Country-Musik ist eine aus den USA stammende Musikrichtung, die Anfang des 20. Jahrhunderts aus traditionellen Elementen der Volksmusik der europäischen Zuwanderervölker – insbesondere aus Irland und England – hervorging. Die ursprünglich in den südlichen Appalachen beheimatete Hillbilly-Musik entwickelte sich durch urbane Einflüsse und Übernahme von Elementen anderer Musik-Genres – wie etwa dem Blues – zur heutigen Country-Musik.
Der oft als Synonym gebrauchte Begriff Country & Western beziehungsweise C&W ist irreführend, da er suggeriert, dass es sich hierbei um ein einheitliches Genre handle.

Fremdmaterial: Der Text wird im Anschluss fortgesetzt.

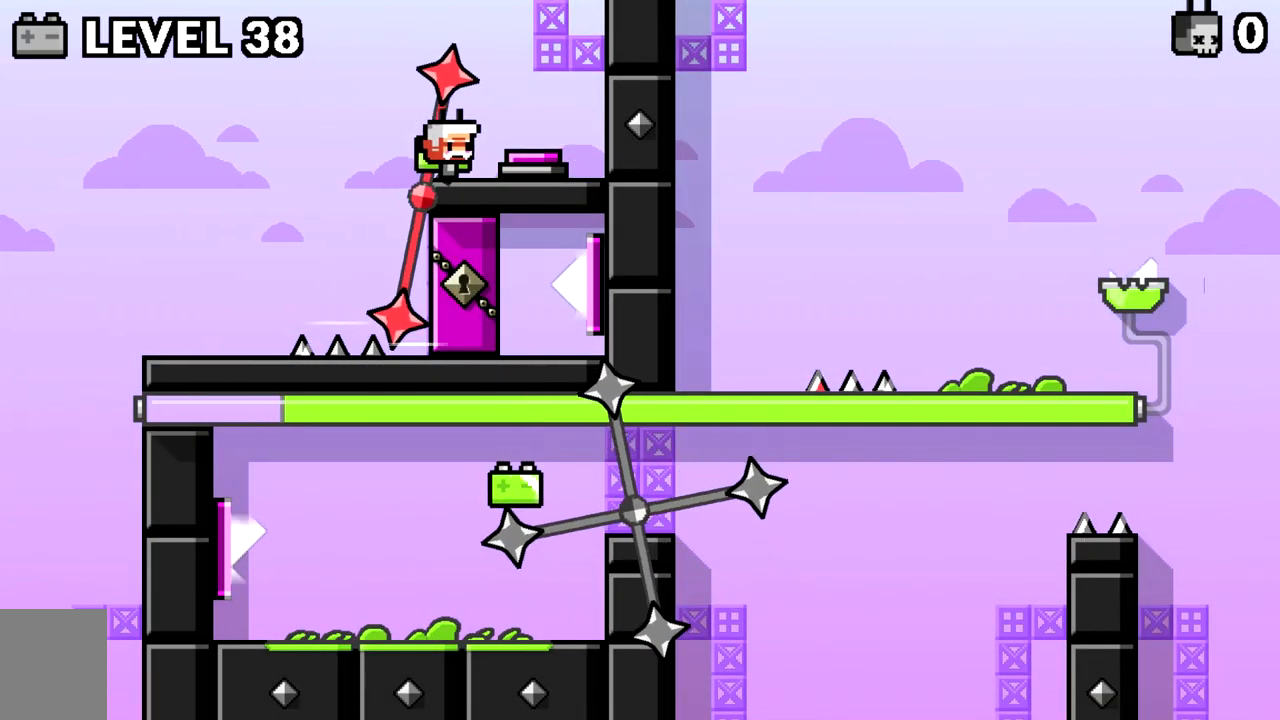
{"keys": [], "events": [[100, "space", "down"], [183, "space", "up"], [417, "d", "up"]]}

Der Begriff geht zurück auf eine Chart-Bezeichnung, unter der das amerikanische Billboard-Magazine in den 1940er-Jahren Titel aus den Genres Country- und Western-Musik gemeinsam aufgelistet hat.
Die Geschichte der Country-Musik ist durch drei überschneidende Bewegungen geprägt:
* Die Traditionalisten befürworten eine Rückbesinnung auf die ursprünglichen textlichen und musikalischen Themen.
* Die Erneuerer experimentieren ...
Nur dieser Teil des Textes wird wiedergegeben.